Click the sine wave image at left to toggle back and forth between the grating with and without the Gaussian window. You will see that the image’s intensity is highest in the middle and decreases towards the edges, just as the Gaussian function does.
Spatial Frequency
One important property of a Gabor patch is the spatial frequency of its sine wave grating. Spatial frequency is usually measured in cycles per degree: the number of times the sine wave repeats within one degree of visual angle. The image at right illustrates a cycle, and at left, two cycles of the grating are highlighted in green.
Remember that visual angle is determined by the size of an object and the distance of the object from your eye. Also remember that your thumbnail held at arm’s length subtends about 2 degrees of visual angle. So if you hold your thumb out at arm’s length and move back until your thumb just covers the green horizontal line (2 cycles) in the image at left, you will be viewing a 1 cycle/degree Gabor patch. At this viewing distance:
- The “Highest” spatial frequency patch is 12.5 cycles/degree.
- The “Medium-High” patch is 6.25 cycles/degree.
- The “Medium” patch is 2.5 cycles/degree.
- The “Medium-Low” patch is 1 cycle/degree.
- The “Lowest” spatial frequency patch is 0.5 cycles/degree.
Contrast
The contrast of a Gabor patch’s sine wave grating refers to the intensity difference between the lightest and darkest portions of the patch, as illustrated in the graphs below.
In a high contrast patch, the lightest regions of the image are white and the darkest regions are black. In a low contrast patch, the lightest regions are light gray and the darkest regions are dark gray.

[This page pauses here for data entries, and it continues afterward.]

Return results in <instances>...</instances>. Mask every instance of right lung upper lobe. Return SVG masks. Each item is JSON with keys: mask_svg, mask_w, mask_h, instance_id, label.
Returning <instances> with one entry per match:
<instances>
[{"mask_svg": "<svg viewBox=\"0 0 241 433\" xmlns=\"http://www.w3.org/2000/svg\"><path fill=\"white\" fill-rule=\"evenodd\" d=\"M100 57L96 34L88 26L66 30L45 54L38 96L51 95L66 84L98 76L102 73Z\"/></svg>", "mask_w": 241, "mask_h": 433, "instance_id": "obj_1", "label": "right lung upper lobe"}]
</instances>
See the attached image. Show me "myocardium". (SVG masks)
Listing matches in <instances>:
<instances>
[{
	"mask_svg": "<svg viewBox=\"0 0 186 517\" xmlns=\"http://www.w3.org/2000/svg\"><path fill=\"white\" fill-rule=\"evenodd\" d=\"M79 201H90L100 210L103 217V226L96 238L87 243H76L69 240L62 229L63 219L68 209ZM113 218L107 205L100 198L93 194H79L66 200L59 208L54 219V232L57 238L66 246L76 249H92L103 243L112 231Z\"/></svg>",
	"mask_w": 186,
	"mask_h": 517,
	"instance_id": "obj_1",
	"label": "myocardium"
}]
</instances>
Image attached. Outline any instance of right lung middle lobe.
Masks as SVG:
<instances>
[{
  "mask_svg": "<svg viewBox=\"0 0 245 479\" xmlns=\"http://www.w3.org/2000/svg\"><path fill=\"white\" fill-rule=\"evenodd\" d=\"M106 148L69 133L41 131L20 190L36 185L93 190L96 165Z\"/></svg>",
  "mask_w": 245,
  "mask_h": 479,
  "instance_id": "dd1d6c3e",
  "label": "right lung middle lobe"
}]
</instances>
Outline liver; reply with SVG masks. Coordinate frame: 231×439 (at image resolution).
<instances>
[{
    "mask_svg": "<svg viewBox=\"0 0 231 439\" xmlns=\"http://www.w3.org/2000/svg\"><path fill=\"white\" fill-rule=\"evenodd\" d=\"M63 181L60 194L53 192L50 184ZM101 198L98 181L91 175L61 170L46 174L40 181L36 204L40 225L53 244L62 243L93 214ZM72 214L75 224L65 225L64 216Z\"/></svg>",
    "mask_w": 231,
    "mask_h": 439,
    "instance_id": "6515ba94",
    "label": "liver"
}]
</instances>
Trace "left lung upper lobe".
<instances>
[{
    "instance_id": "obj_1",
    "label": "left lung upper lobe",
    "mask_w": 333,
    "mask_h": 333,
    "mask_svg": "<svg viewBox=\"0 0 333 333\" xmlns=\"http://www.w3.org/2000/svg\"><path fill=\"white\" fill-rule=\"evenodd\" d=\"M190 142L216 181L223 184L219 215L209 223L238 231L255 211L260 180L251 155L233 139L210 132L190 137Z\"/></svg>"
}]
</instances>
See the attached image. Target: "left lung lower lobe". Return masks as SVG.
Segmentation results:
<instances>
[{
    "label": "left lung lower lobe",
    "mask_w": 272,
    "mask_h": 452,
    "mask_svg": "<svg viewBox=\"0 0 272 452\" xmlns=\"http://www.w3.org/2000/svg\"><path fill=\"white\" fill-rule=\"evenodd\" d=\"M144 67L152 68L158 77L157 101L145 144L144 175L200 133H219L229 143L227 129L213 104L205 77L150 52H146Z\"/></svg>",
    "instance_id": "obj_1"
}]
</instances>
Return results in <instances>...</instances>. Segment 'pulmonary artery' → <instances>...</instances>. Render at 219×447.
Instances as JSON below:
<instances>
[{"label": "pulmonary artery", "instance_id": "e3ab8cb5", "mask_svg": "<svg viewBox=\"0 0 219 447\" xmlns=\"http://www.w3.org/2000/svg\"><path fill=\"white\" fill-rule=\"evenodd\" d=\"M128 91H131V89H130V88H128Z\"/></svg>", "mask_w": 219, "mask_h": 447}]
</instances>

Click the radio buttons labeled “High,” “Medium,” and “Low” to see for yourself.
Phase
The phase of a Gabor patch refers to the relative position, or shift, of the sine wave from left to right. The graph below illustrates the phases of a sine wave, from 0 degrees through 90, 180, 270, and back to 0 degrees. At left you see a patch cycling through its phases, which makes it appear to move laterally.